● The problem
Copy the records below without altering a single word.

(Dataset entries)
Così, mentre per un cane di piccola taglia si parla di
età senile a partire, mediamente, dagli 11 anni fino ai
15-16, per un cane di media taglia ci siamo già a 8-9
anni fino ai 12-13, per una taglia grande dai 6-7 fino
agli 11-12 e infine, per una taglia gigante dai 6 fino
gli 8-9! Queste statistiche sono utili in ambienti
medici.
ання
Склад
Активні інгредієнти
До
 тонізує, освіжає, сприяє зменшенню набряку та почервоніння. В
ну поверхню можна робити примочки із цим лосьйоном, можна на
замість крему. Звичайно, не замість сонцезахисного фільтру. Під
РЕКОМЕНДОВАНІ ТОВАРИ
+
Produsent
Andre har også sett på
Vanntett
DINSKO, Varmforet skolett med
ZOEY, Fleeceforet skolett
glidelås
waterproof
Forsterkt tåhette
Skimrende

● Solution to this exercise
Così, mentre per un cane di piccola taglia si parla di
età senile a partire, mediamente, dagli 11 anni fino ai
15-16, per un cane di media taglia ci siamo già a 8-9
anni fino ai 12-13, per una taglia grande dai 6-7 fino
agli 11-12 e infine, per una taglia gigante dai 6 fino
gli 8-9! Queste statistiche sono utili in ambienti
medici.
ання
Склад
Активні інгредієнти
До
 тонізує, освіжає, сприяє зменшенню набряку та почервоніння. В
ну поверхню можна робити примочки із цим лосьйоном, можна на
замість крему. Звичайно, не замість сонцезахисного фільтру. Під
РЕКОМЕНДОВАНІ ТОВАРИ
+
Produsent
Andre har også sett på
Vanntett
DINSKO, Varmforet skolett med
ZOEY, Fleeceforet skolett
glidelås
waterproof
Forsterkt tåhette
Skimrende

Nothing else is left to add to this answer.